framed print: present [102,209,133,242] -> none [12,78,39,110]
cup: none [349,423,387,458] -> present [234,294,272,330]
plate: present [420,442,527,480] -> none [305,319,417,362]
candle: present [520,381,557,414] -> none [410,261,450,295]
...
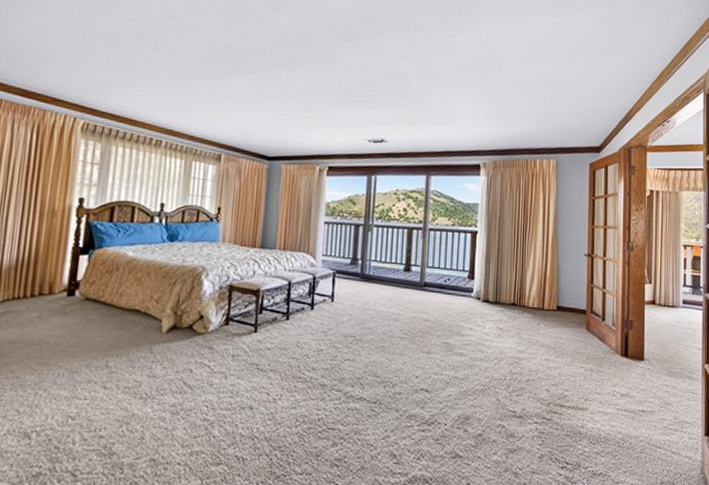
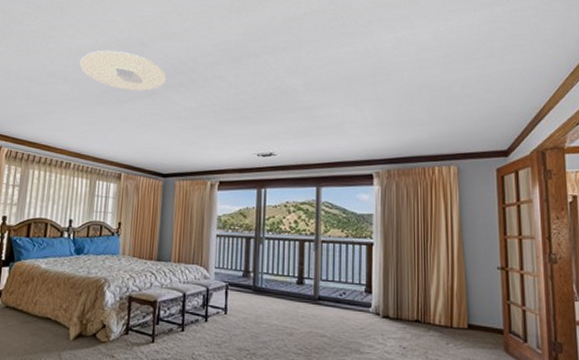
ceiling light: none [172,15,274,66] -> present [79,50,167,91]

• _TASK PROMPT_: Using the records above, restate word for word the lines from the one with "framed print: present" through the one with "candle: present [520,381,557,414]", both included.

• _RESULT_:
framed print: present [102,209,133,242] -> none [12,78,39,110]
cup: none [349,423,387,458] -> present [234,294,272,330]
plate: present [420,442,527,480] -> none [305,319,417,362]
candle: present [520,381,557,414] -> none [410,261,450,295]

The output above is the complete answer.